Anti-CAA protests in Assam: MFIN asks RBI forbearance for extended payments

The representative body of microfinance institutions, Microfinance Institutions Network (MFIN) has has sought forbearance for extended payments from Reserve Bank of India. MFIN's move comes on the back of anti-Citizenship Amendment Act (CAA) protests taking place in the entire north-east region, pockets of Uttar Pradesh, as well as parts of West Bengal.

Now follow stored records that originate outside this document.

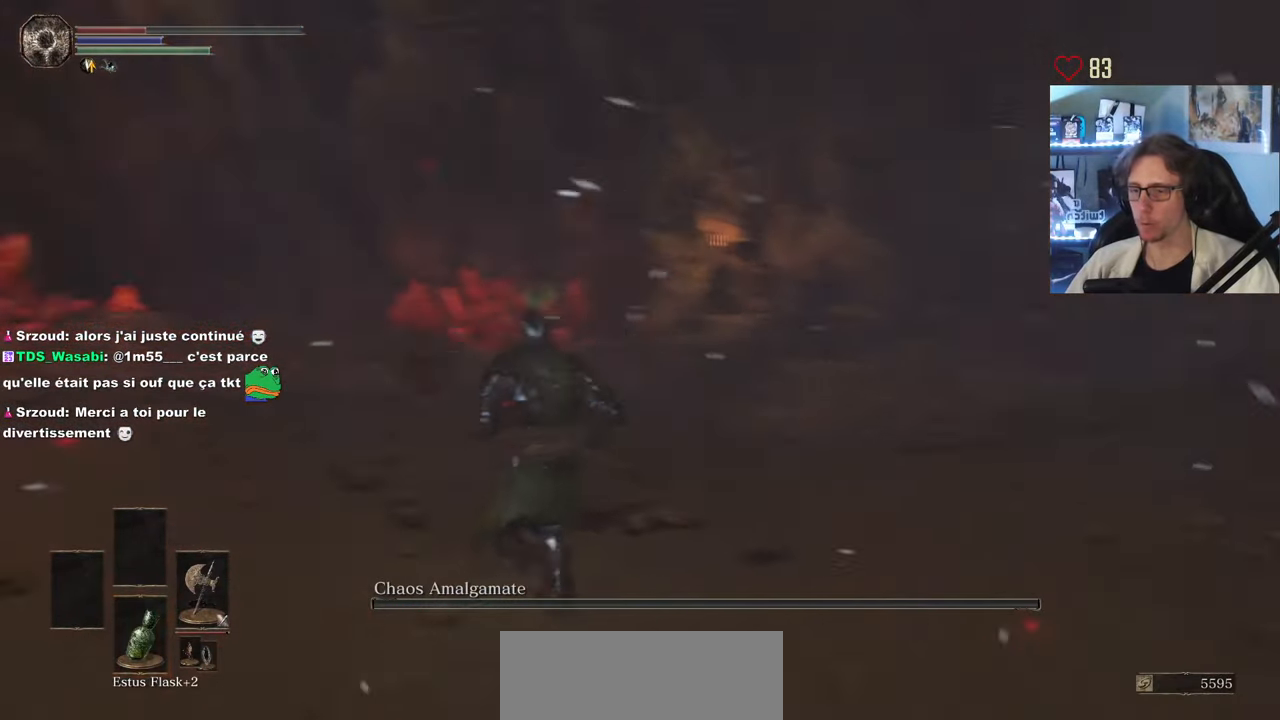
{"keys": [], "mouse": [], "events": []}
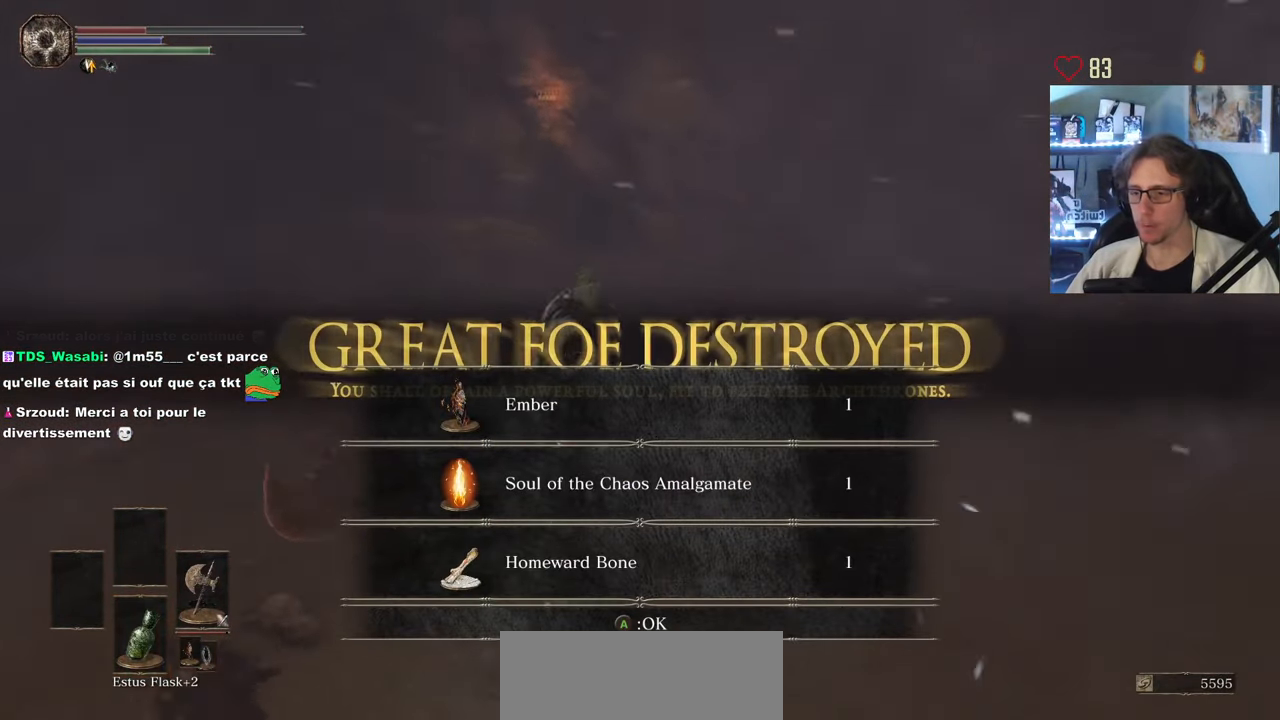
{"keys": [], "mouse": [], "events": []}
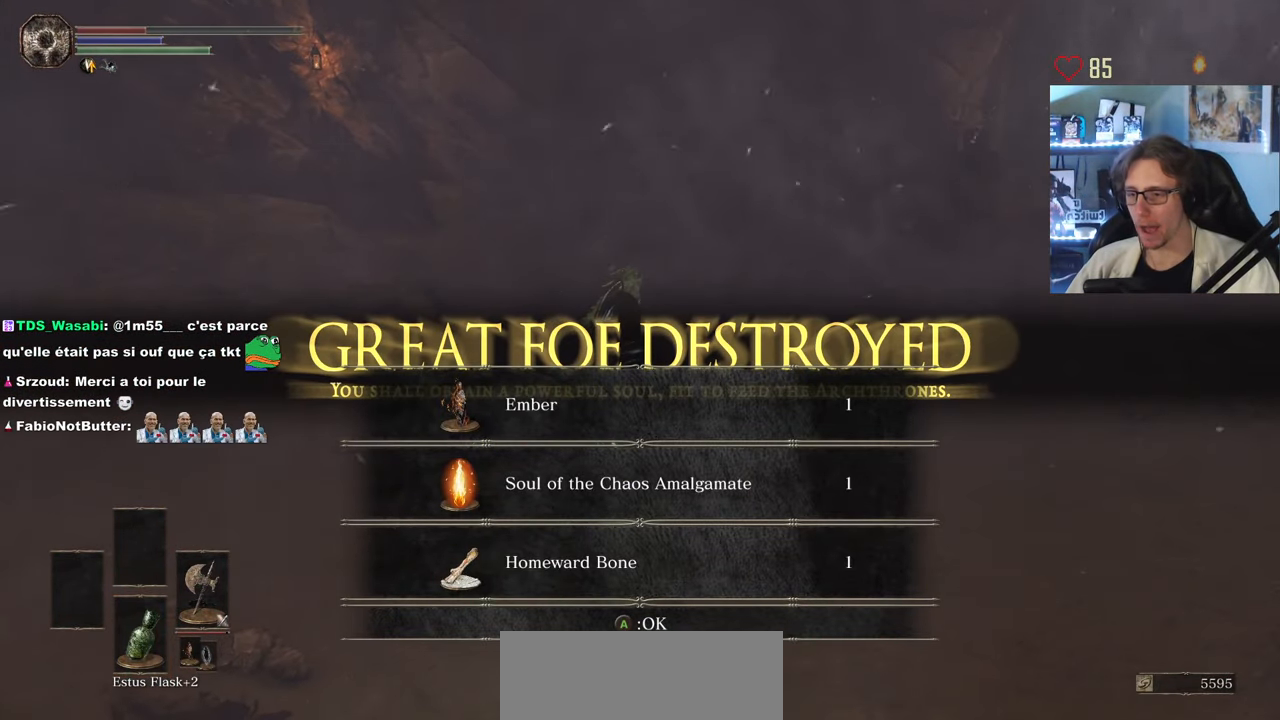
{"keys": [], "mouse": [], "events": []}
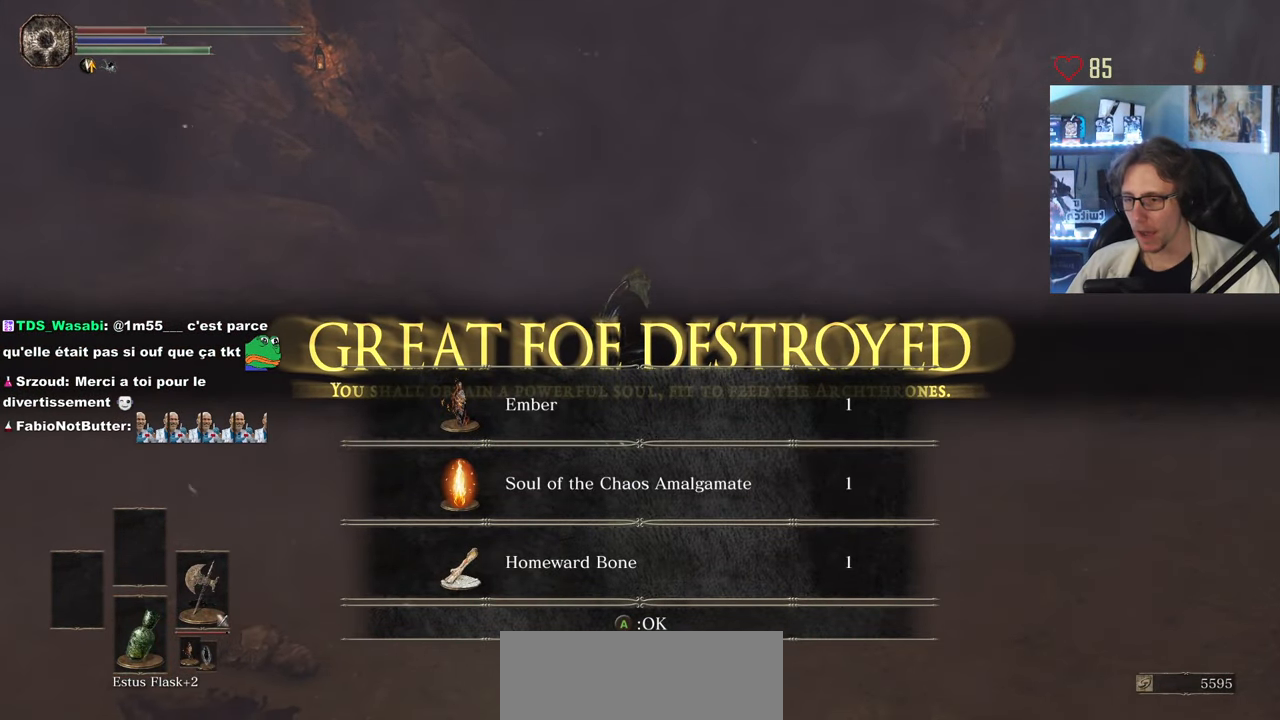
{"keys": [], "mouse": [], "events": []}
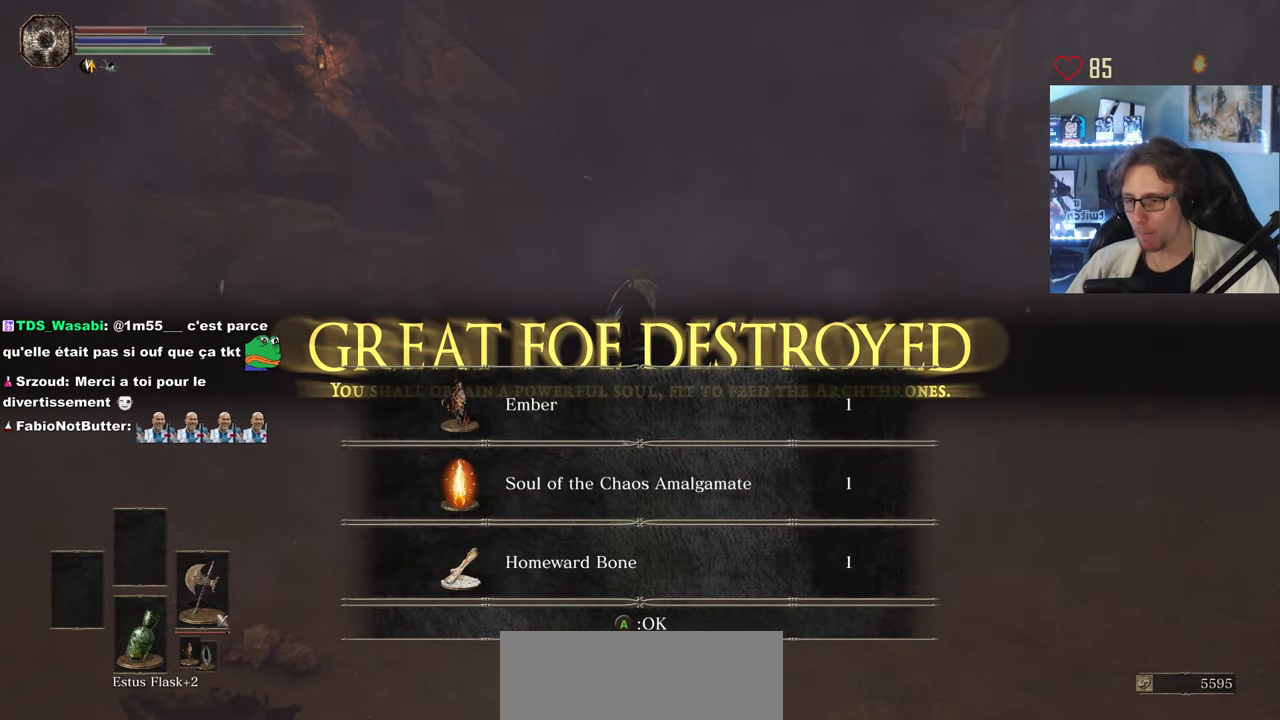
{"keys": [], "mouse": [], "events": []}
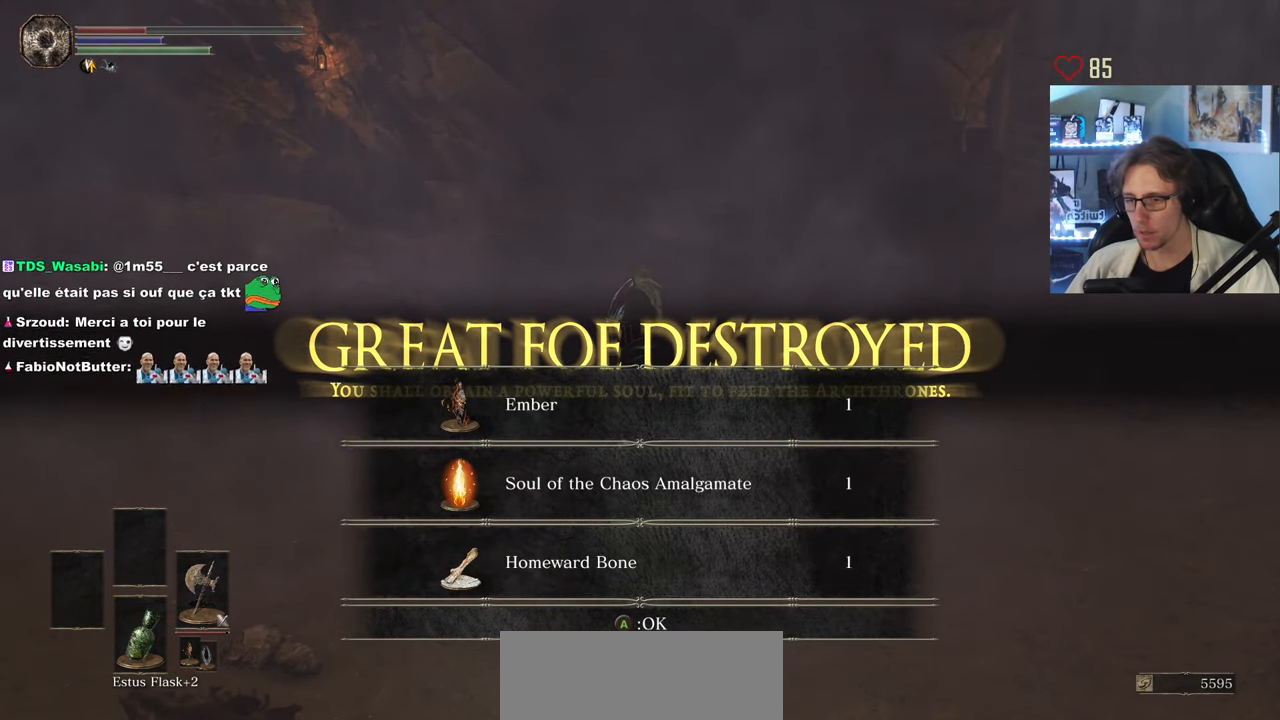
{"keys": [], "mouse": [], "events": []}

“We have asked RBI for forbearance as the payments have been impacted in few districts in Assam. In some cases, by January, the defaults will run into 90 days,” said a senior official at MFIN. However, the delays have not yet translated into defaults and MFIs are hopeful of recovery once the situation eases. Microfinance institutions had reported higher NPAs in Q2 of the current financial year due to defaults in Assam.

The total microfinance portfolio in Assam in close to Rs 12,000 crore. About 40 per cent of the portfolio, or Rs 4,800 crore is concentrated in upper Assam, the area where anti-microfinance protests have been taking place. According MFIN data, the gross loan portfolio of NBFCs and MFIs in Assam is about Rs 2,500 crore.

“In some pockets there are delays in repayments, but due to this delay, the PAR 30 (portfolio at risk beyond 30 days) will not be impacted” said Kuldip Maity, MD and CEO at Village Financial Services.

According to the latest report from CRIF High Mark, the credit bureau for the microfinance segment, Q2 of FY2019-20 witnessed overall higher delinquency levels than in the quarter which ended on June 2019. PAR 1-30 (portfolio at risk open for loans overdue between one and 30 days) was contained at one per cent during the quarter ended Q1 after rising to 2.9 per cent in the quarter ended September 2018. However, once again it breached the one-per cent mark, and was reported at 1.3 per cent at the end of Q2 this financial year.

The PAR 180+ (portfolio at risk open for loans overdue for 180 days) stands high at 4.5 per cent. This is 0.2 per cent higher than the previous quarter, though 1 per cent lower than the same period last year.

Factors like natural calamities and over-indebtedness have added to the delays.

In Assam, protests against microfinance organisations are being led by one Jagrata Mahila Suraksha Samaj, which claims microfinance lending is responsible for suicides in the state.  

Now, dominant players in the MFI segment are the banks. In September 2019, the share of GLP for banks rose to 40.8 per cent, while that of NBFC MFIs was down to about 30 per cent. Banks have reported a high Y-o-Y growth of 68 per cent, as of September 2019.

They dominate urban and rural geographies both, in volume and value as of Q2 of FY 2019-20. Hence, apart from MFIs, banks are expected to see higher NPAs due to the disruptions.